A PeNSE 2024 pesquisou o tabagismo por meio de quesitos que abordam a idade da experimentação e o uso recente de cigarro, narguilé, cigarro eletrônico, vaper, pod, e-cigarette e outras formas de consumo do tabaco, além da forma de obter o produto e da exposição indireta. A experimentação do cigarro eletrônico passou de 16,8% em 2019 para 29,6% em 2024.
André Szklo, epidemiologista da Divisão do Tabagismo do Instituto Nacional de Câncer (Inca), fala sobre os danos que o fumo causa:
“Eles causam, sim, danos cardiovasculares, danos pulmonares e disfunção metabólica.

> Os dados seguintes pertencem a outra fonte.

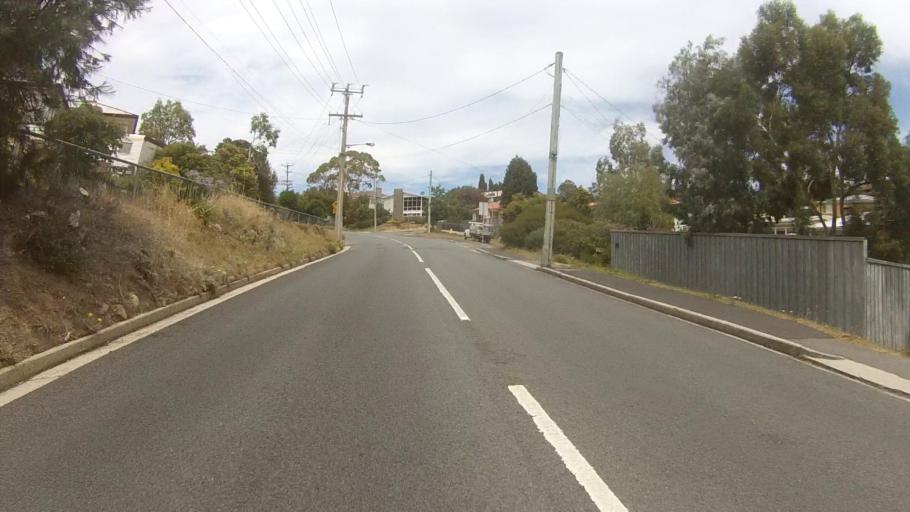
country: AU
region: Tasmania
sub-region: Clarence
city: Lindisfarne
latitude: -42.8543
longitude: 147.3711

Têm vários efeitos, inclusive desfechos materno-infantis, como parto prematuro e baixo peso ao nascer, o que aproxima esses produtos dos danos à saúde que temos com os cigarros convencionais.”
Doenças cardiovasculares, pulmonares, pneumonia e AVCs, em muitos casos, estão relacionados ao uso frequente de cigarros. O tabagismo é um vício que muitos carregam desde a juventude até a terceira idade. No entanto, mesmo que a pessoa comece com esse hábito muito nova e pare de fumar depois dos 60 anos, por exemplo, ela ainda assim terá muitos benefícios.
Valquíria Bastos, aposentada de 72 anos que parou de fumar há duas décadas, fala sobre as consequências que sofreu por conta do tabagismo:
“Foram descobertos dois tumores no pulmão e no mediastino. Se eu soubesse de tudo na época em que comecei a fumar, acredito que nem teria começado.”
O fumo passivo também afeta inúmeras pessoas. Para quem não sabe, ocorre quando quem não fuma é exposto aos riscos da fumaça do cigarro, o que reforça a necessidade de ambientes protegidos desse tipo de exposição.
Tratamento gratuito
Parar de fumar é possível, e o fumante não precisa enfrentar esse processo sozinho. O SUS oferece tratamento gratuito para quem deseja abandonar o tabagismo, com acompanhamento profissional e, quando necessário, medicamentos.